*Problem details*
Repeat the span of the entries below that starts at the line with "left front paw: (1296, 445)" and ends at the line with "left hip: (569, 318)", nothing more. Skip the pictures.

[Record set — start]

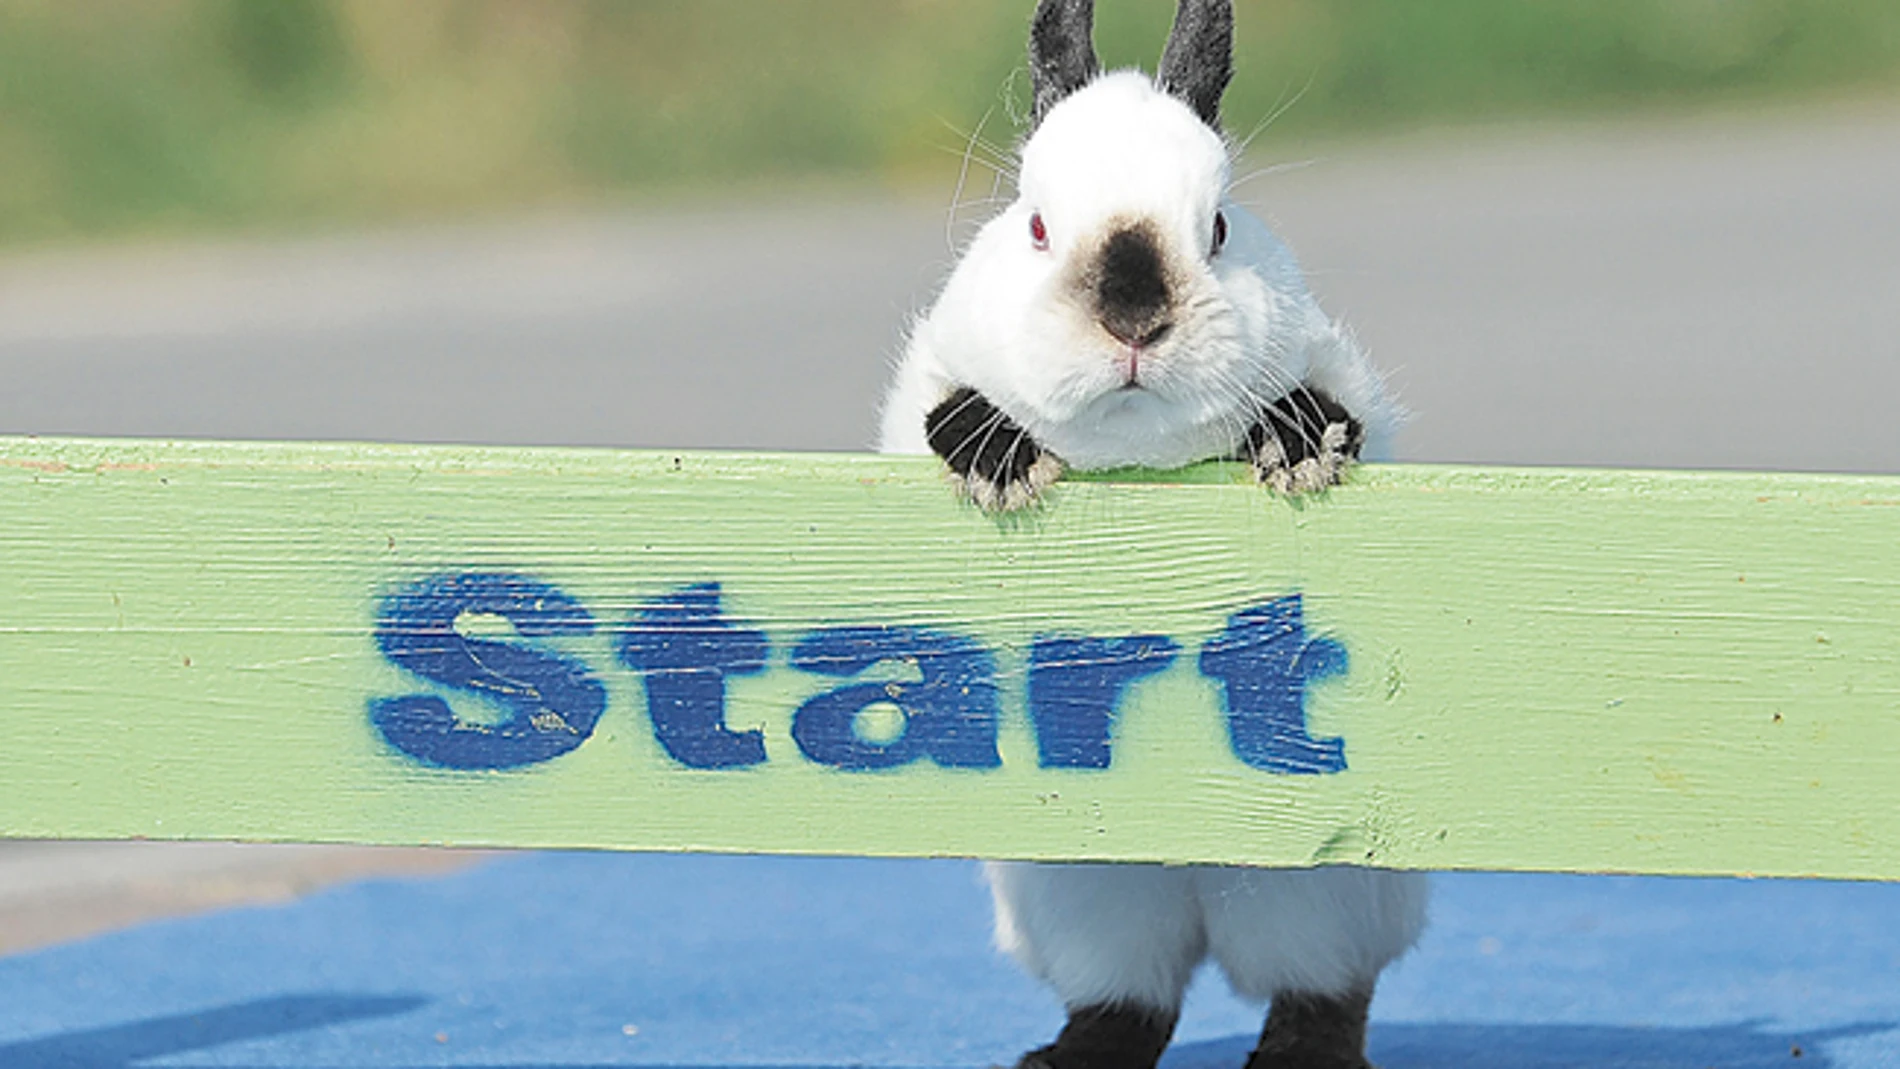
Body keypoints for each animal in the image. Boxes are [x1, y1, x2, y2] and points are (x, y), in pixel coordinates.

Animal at [874, 2, 1428, 1069]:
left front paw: (1296, 445)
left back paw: (1299, 1054)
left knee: (1324, 986)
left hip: (1320, 893)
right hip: (1083, 894)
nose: (1134, 317)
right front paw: (998, 459)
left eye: (1217, 227)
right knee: (1132, 997)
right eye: (1037, 225)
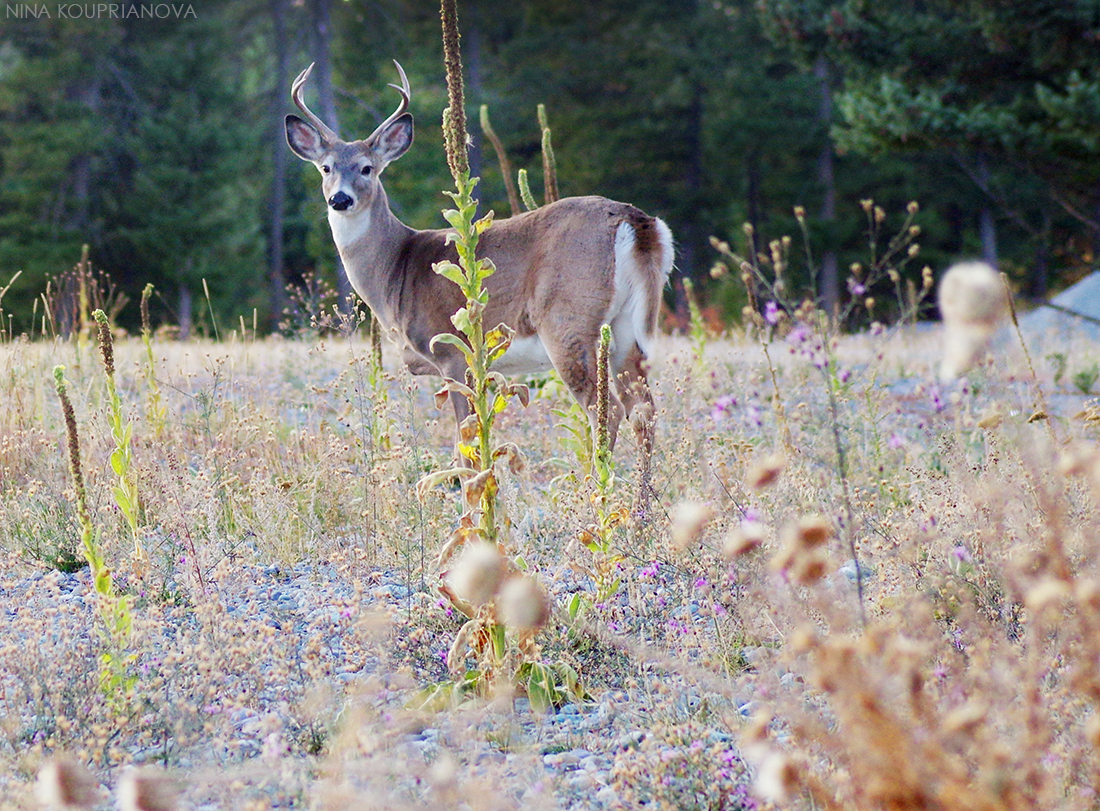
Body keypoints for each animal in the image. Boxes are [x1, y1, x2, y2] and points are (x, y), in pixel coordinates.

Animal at [283, 61, 673, 455]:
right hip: (629, 324)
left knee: (605, 409)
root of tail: (635, 221)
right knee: (643, 409)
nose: (340, 199)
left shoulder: (452, 352)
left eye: (366, 168)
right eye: (326, 168)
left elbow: (466, 440)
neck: (395, 267)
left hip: (569, 318)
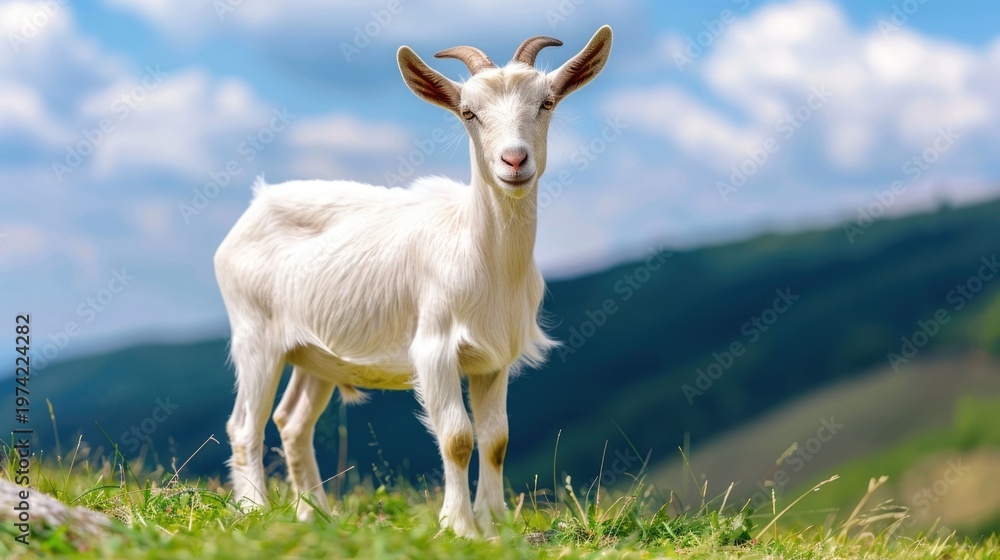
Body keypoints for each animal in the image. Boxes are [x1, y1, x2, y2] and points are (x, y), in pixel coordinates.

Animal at [214, 26, 612, 537]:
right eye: (469, 112)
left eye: (546, 103)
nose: (514, 160)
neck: (482, 258)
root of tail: (255, 205)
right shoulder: (435, 349)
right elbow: (458, 437)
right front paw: (459, 525)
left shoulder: (494, 359)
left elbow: (496, 438)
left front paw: (494, 524)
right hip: (255, 335)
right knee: (245, 424)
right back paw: (255, 511)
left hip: (314, 355)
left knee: (292, 421)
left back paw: (315, 515)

[Record set — finish]

*Written solution*
left front paw: (1296, 445)
left back paw: (1299, 1054)
left knee: (1324, 986)
left hip: (1320, 893)
right hip: (1083, 894)
nose: (1134, 317)
right front paw: (998, 459)
left eye: (1217, 227)
right knee: (1132, 997)
right eye: (1037, 225)
Body keypoints for each animal in the image. Boxes are [x1, y1, x2, y2] and points are (x, y), in pixel coordinates.

Animal at [283, 61, 673, 455]:
right hip: (629, 324)
left knee: (605, 409)
root of tail: (635, 221)
right knee: (643, 409)
nose: (340, 199)
left shoulder: (452, 352)
left eye: (366, 168)
right eye: (326, 168)
left elbow: (466, 440)
neck: (395, 267)
left hip: (569, 318)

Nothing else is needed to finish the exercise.